Не зная, к кому обратиться, ребята остановились у площадки, на которой монтировали какое-то сооружение. Огороженное деревянными щитами и решеткой, оно напоминало большой железный станок. Рядом громоздились пять или шесть мощных дизелей, а на тонких металлических подпорках лежала собранная из труб ферма, похожая на поваленную телевизионную вышку.

— А это вышка и есть, — охотно объяснил мальчишкам рабочий, копавший огромную яму. — Только не телевизионная, а буровая. Мы ведь ищем нефть.

— Нефть? А почему вышка лежит? Она же должна стоять торчком?

— Будет и стоять. Сейчас ее пока собирают. А соберут — зацепят за верхушку тросом, поднимут.

Петька попросил рассказать, как бурят скважины.

— Да рассказать-то что! Не жалко, — берясь за лопату, сказал рабочий. — Только на слух такую штуковину вам не понять. Сходите лучше вон к той треноге да поглядите собственными глазами. То ведь не просто тренога, а вышка тоже. Только поменьше. И не для нефти, а для воды.

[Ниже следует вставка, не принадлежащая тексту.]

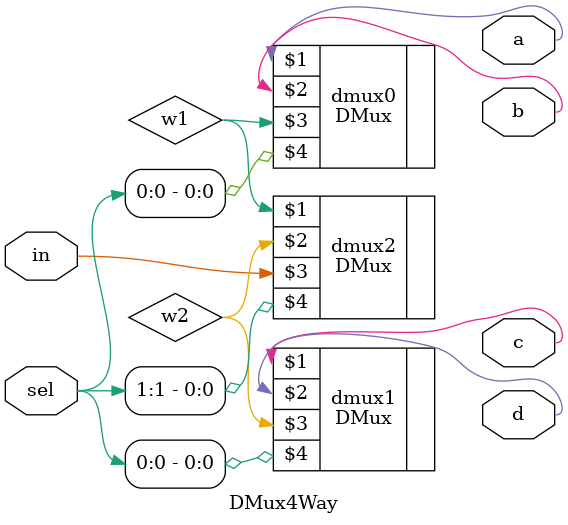
<source format=v>
`ifndef _DMux4Way_
`define _DMux4Way_

`include "DMux.v"

module DMux4Way (a,b,c,d,in,sel);
  input in;
  input [1:0] sel;
  output a,b,c,d;
  wire w1,w2;

  //Descrição
  DMux dmux0(a,b,w1,sel[0]);
  DMux dmux1(c,d,w2,sel[0]);
  DMux dmux2(w1,w2,in,sel[1]);


endmodule
`endif
</source>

Срубленная из толстых бревен тренога, о которой говорил дядька, стояла неподалеку. Низ ее был забран досками и представлял собой как бы сарайчик. Впереди, у самой двери этого сарайчика, стоял станок, а сзади деловито постукивал и фыркал дизель. Обе машины, соединенные широким и толстым ремнем, дружно вращали поставленную вертикально трубу, и эта труба на глазах уходила в землю. За установкой присматривали двое рабочих. Один из них вышел покурить и, не торопясь, объяснил ребятам, как крепится труба вверху, как грызет землю. Показал вынутые из нее глиняные и каменные колбаски.

Решив, что перед ним как раз и есть человек, с которым следует посоветоваться, Петька достал камни. Но бурильщик на них даже не глянул.

— По этой части, дружки, я вам не советчик, — придавливая окурок каблуком, сказал он. — Да и другие, кто тут есть, разбираются в камнях не лучше. Придется подождать Константина Матвеевича.

Константином Матвеевичем звали начальника геологического отряда. Он с утра ушел с товарищами в тайгу и возвратился в лагерь лишь часов в пять пополудни. Заждавшиеся и уже заскучавшие от безделья приятели встретили его у самых палаток.

Но начальник отряда заметил их не сразу. Сначала сбросил рюкзак, разделся и долго умыкался за кухней. Потом разговаривал с рабочими, отдавал какие-то распоряжении, посвежевший и довольный, появился перед ребятами минут через тридцать.

— Ого! Да тут, оказывается, гости! Полпреды молодого поколения, так, что ли? — притворно удивился он, поглаживая розовую лысину.

Петька, выступив вперед, принялся излагать свое дело. Константин Матвеевич послушал, шевельнул густыми бровями и поднял руку:

— Стоп, стоп, приятель! Соловьев баснями не кормят. Идемте-ка в столовую да пообедаем. А заодно и разберем, какая у вас там докука.

Пока он обедал (приятели от угощения отказались), Петька и Коля раскладывали на столе камни и рассказывали, как их нашли. Константин Матвеевич кивал головой, изредка задавал вопросы. А когда мальчишки умолкли, сказал:

— Та-а-ак… Решили, значит, осчастливить человечество? Да?

— Как осчастливить? — не понимая, куда клонит геолог, спросил Петька.

— Ну как же? Сбежали из дому, поколесили три дня по тайге и готово: получайте открытие! Стройте, мол, шахты да рудники, а нам даешь славу. Так, что ли? Герои!

Петька, конечно, надулся. Столько мотаться по дебрям, от всей души стараться для государства и вдруг…

— Смеетесь, да? Мы ж делали дело. Видали вон, сколько камней?

Константин Матвеевич скользнул взглядом по коллекции.

— Что же? Камней в тайге бери хоть вагоны. А толку? Надо же точно звать, где залегает порода, сколько ее, что находится рядом. Полагается вести подробные записи. А вы что скажете?

Геолог взял камень.

— Этот где взяли?

— Возле того ручья, в котором ловили ленков, — припомнил Петька.